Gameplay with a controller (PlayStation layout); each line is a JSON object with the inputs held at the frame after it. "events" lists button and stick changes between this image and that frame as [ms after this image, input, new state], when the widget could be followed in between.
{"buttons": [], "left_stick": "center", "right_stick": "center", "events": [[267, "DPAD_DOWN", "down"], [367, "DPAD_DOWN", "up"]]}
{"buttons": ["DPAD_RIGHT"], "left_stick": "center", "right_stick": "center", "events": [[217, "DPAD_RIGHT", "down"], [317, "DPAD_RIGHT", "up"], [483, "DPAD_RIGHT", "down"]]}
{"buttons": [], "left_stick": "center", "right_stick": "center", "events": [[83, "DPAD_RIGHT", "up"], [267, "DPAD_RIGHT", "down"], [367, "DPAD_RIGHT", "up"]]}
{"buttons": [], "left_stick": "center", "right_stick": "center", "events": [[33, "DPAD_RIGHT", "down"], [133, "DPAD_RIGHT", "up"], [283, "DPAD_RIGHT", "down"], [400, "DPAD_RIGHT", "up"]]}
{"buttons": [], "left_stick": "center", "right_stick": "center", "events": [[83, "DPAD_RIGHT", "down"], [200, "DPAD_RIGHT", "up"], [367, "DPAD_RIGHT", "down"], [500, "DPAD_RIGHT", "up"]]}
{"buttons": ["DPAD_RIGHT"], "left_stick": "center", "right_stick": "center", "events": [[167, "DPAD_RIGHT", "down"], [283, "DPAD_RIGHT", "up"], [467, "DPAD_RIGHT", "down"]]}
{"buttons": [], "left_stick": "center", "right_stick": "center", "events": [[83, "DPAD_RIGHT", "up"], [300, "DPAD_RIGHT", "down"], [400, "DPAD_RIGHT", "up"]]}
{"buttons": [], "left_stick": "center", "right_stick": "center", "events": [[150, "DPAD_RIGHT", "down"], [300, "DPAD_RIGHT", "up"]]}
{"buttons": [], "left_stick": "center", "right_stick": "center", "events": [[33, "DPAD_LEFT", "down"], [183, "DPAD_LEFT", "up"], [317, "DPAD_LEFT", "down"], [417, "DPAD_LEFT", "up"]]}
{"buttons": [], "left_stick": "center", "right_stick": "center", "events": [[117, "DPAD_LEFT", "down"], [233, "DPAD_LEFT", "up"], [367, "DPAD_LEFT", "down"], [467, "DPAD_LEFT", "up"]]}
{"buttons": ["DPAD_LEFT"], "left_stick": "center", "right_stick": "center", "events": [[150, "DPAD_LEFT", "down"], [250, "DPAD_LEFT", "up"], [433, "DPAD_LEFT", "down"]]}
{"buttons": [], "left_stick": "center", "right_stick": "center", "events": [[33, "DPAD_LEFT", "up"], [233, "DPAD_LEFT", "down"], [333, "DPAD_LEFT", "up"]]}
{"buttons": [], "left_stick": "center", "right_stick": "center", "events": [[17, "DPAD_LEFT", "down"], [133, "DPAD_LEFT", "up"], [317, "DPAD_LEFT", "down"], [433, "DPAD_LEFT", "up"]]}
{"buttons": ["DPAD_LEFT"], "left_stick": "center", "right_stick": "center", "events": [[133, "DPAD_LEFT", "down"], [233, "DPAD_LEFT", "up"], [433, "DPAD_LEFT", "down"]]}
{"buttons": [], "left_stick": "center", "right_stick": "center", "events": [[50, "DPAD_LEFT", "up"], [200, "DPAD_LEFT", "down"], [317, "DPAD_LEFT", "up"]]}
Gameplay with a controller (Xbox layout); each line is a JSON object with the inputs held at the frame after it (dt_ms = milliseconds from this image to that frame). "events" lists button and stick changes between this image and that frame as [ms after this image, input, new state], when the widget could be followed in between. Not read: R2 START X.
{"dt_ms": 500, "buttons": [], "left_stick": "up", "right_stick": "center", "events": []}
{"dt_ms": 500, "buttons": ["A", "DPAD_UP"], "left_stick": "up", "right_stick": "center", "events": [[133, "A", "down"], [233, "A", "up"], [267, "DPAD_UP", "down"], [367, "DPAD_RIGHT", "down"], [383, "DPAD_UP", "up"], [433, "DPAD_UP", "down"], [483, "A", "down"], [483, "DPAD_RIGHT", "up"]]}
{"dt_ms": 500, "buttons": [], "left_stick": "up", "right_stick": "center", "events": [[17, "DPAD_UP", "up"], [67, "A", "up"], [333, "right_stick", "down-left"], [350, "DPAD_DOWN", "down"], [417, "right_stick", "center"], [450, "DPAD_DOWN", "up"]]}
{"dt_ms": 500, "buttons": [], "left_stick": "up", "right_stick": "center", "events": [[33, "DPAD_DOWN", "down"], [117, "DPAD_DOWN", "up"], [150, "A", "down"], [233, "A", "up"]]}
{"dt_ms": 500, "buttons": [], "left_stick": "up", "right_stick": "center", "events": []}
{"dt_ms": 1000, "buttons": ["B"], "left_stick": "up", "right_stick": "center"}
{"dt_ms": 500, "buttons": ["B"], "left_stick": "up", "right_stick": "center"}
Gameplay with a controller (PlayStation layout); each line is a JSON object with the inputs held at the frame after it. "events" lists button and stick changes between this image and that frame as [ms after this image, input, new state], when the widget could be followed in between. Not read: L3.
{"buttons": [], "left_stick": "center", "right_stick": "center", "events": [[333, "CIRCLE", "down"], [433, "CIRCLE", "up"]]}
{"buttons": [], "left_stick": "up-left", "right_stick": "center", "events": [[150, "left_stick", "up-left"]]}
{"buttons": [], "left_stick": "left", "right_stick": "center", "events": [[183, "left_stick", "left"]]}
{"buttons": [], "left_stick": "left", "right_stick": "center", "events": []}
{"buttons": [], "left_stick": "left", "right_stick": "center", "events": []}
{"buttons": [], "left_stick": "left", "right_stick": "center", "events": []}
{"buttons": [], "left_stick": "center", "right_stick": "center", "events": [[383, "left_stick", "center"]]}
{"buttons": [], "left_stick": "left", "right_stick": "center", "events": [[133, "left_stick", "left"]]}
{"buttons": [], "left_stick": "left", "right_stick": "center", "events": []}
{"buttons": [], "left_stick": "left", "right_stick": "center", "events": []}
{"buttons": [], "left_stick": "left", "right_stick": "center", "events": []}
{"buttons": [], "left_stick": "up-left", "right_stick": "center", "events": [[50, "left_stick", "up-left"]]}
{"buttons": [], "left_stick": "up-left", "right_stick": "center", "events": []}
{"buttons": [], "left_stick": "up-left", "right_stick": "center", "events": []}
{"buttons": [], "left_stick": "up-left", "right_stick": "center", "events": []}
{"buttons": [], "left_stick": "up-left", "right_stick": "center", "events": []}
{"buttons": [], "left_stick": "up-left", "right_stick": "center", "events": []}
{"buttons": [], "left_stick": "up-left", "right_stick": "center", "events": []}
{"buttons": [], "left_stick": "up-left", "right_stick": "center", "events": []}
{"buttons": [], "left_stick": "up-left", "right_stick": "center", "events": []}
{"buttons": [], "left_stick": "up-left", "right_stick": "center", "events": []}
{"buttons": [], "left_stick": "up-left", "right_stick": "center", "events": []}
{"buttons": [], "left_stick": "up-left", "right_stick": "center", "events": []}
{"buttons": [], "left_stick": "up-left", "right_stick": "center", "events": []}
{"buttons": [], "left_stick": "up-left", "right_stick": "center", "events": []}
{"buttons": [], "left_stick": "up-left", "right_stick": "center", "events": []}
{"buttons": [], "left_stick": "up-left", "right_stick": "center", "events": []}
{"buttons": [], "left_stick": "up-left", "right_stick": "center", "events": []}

══════════

Output the entries exactly.

Gameplay with a controller (PlayStation layout); each line is a JSON object with the inputs held at the frame after it. "events" lists button and stick changes between this image and that frame as [ms after this image, input, new state], when the widget could be followed in between.
{"buttons": [], "left_stick": "center", "right_stick": "center", "events": [[267, "DPAD_DOWN", "down"], [367, "DPAD_DOWN", "up"]]}
{"buttons": ["DPAD_RIGHT"], "left_stick": "center", "right_stick": "center", "events": [[217, "DPAD_RIGHT", "down"], [317, "DPAD_RIGHT", "up"], [483, "DPAD_RIGHT", "down"]]}
{"buttons": [], "left_stick": "center", "right_stick": "center", "events": [[83, "DPAD_RIGHT", "up"], [267, "DPAD_RIGHT", "down"], [367, "DPAD_RIGHT", "up"]]}
{"buttons": [], "left_stick": "center", "right_stick": "center", "events": [[33, "DPAD_RIGHT", "down"], [133, "DPAD_RIGHT", "up"], [283, "DPAD_RIGHT", "down"], [400, "DPAD_RIGHT", "up"]]}
{"buttons": [], "left_stick": "center", "right_stick": "center", "events": [[83, "DPAD_RIGHT", "down"], [200, "DPAD_RIGHT", "up"], [367, "DPAD_RIGHT", "down"], [500, "DPAD_RIGHT", "up"]]}
{"buttons": ["DPAD_RIGHT"], "left_stick": "center", "right_stick": "center", "events": [[167, "DPAD_RIGHT", "down"], [283, "DPAD_RIGHT", "up"], [467, "DPAD_RIGHT", "down"]]}
{"buttons": [], "left_stick": "center", "right_stick": "center", "events": [[83, "DPAD_RIGHT", "up"], [300, "DPAD_RIGHT", "down"], [400, "DPAD_RIGHT", "up"]]}
{"buttons": [], "left_stick": "center", "right_stick": "center", "events": [[150, "DPAD_RIGHT", "down"], [300, "DPAD_RIGHT", "up"]]}
{"buttons": [], "left_stick": "center", "right_stick": "center", "events": [[33, "DPAD_LEFT", "down"], [183, "DPAD_LEFT", "up"], [317, "DPAD_LEFT", "down"], [417, "DPAD_LEFT", "up"]]}
{"buttons": [], "left_stick": "center", "right_stick": "center", "events": [[117, "DPAD_LEFT", "down"], [233, "DPAD_LEFT", "up"], [367, "DPAD_LEFT", "down"], [467, "DPAD_LEFT", "up"]]}
{"buttons": ["DPAD_LEFT"], "left_stick": "center", "right_stick": "center", "events": [[150, "DPAD_LEFT", "down"], [250, "DPAD_LEFT", "up"], [433, "DPAD_LEFT", "down"]]}
{"buttons": [], "left_stick": "center", "right_stick": "center", "events": [[33, "DPAD_LEFT", "up"], [233, "DPAD_LEFT", "down"], [333, "DPAD_LEFT", "up"]]}
{"buttons": [], "left_stick": "center", "right_stick": "center", "events": [[17, "DPAD_LEFT", "down"], [133, "DPAD_LEFT", "up"], [317, "DPAD_LEFT", "down"], [433, "DPAD_LEFT", "up"]]}
{"buttons": ["DPAD_LEFT"], "left_stick": "center", "right_stick": "center", "events": [[133, "DPAD_LEFT", "down"], [233, "DPAD_LEFT", "up"], [433, "DPAD_LEFT", "down"]]}
{"buttons": [], "left_stick": "center", "right_stick": "center", "events": [[50, "DPAD_LEFT", "up"], [200, "DPAD_LEFT", "down"], [317, "DPAD_LEFT", "up"]]}
Gameplay with a controller (Xbox layout); each line is a JSON object with the inputs held at the frame after it (dt_ms = milliseconds from this image to that frame). "events" lists button and stick changes between this image and that frame as [ms after this image, input, new state], when the widget could be followed in between. Not read: R2 START X.
{"dt_ms": 500, "buttons": [], "left_stick": "up", "right_stick": "center", "events": []}
{"dt_ms": 500, "buttons": ["A", "DPAD_UP"], "left_stick": "up", "right_stick": "center", "events": [[133, "A", "down"], [233, "A", "up"], [267, "DPAD_UP", "down"], [367, "DPAD_RIGHT", "down"], [383, "DPAD_UP", "up"], [433, "DPAD_UP", "down"], [483, "A", "down"], [483, "DPAD_RIGHT", "up"]]}
{"dt_ms": 500, "buttons": [], "left_stick": "up", "right_stick": "center", "events": [[17, "DPAD_UP", "up"], [67, "A", "up"], [333, "right_stick", "down-left"], [350, "DPAD_DOWN", "down"], [417, "right_stick", "center"], [450, "DPAD_DOWN", "up"]]}
{"dt_ms": 500, "buttons": [], "left_stick": "up", "right_stick": "center", "events": [[33, "DPAD_DOWN", "down"], [117, "DPAD_DOWN", "up"], [150, "A", "down"], [233, "A", "up"]]}
{"dt_ms": 500, "buttons": [], "left_stick": "up", "right_stick": "center", "events": []}
{"dt_ms": 1000, "buttons": ["B"], "left_stick": "up", "right_stick": "center"}
{"dt_ms": 500, "buttons": ["B"], "left_stick": "up", "right_stick": "center"}
Gameplay with a controller (PlayStation layout); each line is a JSON object with the inputs held at the frame after it. "events" lists button and stick changes between this image and that frame as [ms after this image, input, new state], when the widget could be followed in between. Not read: L3.
{"buttons": [], "left_stick": "center", "right_stick": "center", "events": [[333, "CIRCLE", "down"], [433, "CIRCLE", "up"]]}
{"buttons": [], "left_stick": "up-left", "right_stick": "center", "events": [[150, "left_stick", "up-left"]]}
{"buttons": [], "left_stick": "left", "right_stick": "center", "events": [[183, "left_stick", "left"]]}
{"buttons": [], "left_stick": "left", "right_stick": "center", "events": []}
{"buttons": [], "left_stick": "left", "right_stick": "center", "events": []}
{"buttons": [], "left_stick": "left", "right_stick": "center", "events": []}
{"buttons": [], "left_stick": "center", "right_stick": "center", "events": [[383, "left_stick", "center"]]}
{"buttons": [], "left_stick": "left", "right_stick": "center", "events": [[133, "left_stick", "left"]]}
{"buttons": [], "left_stick": "left", "right_stick": "center", "events": []}
{"buttons": [], "left_stick": "left", "right_stick": "center", "events": []}
{"buttons": [], "left_stick": "left", "right_stick": "center", "events": []}
{"buttons": [], "left_stick": "up-left", "right_stick": "center", "events": [[50, "left_stick", "up-left"]]}
{"buttons": [], "left_stick": "up-left", "right_stick": "center", "events": []}
{"buttons": [], "left_stick": "up-left", "right_stick": "center", "events": []}
{"buttons": [], "left_stick": "up-left", "right_stick": "center", "events": []}
{"buttons": [], "left_stick": "up-left", "right_stick": "center", "events": []}
{"buttons": [], "left_stick": "up-left", "right_stick": "center", "events": []}
{"buttons": [], "left_stick": "up-left", "right_stick": "center", "events": []}
{"buttons": [], "left_stick": "up-left", "right_stick": "center", "events": []}
{"buttons": [], "left_stick": "up-left", "right_stick": "center", "events": []}
{"buttons": [], "left_stick": "up-left", "right_stick": "center", "events": []}
{"buttons": [], "left_stick": "up-left", "right_stick": "center", "events": []}
{"buttons": [], "left_stick": "up-left", "right_stick": "center", "events": []}
{"buttons": [], "left_stick": "up-left", "right_stick": "center", "events": []}
{"buttons": [], "left_stick": "up-left", "right_stick": "center", "events": []}
{"buttons": [], "left_stick": "up-left", "right_stick": "center", "events": []}
{"buttons": [], "left_stick": "up-left", "right_stick": "center", "events": []}
{"buttons": [], "left_stick": "up-left", "right_stick": "center", "events": []}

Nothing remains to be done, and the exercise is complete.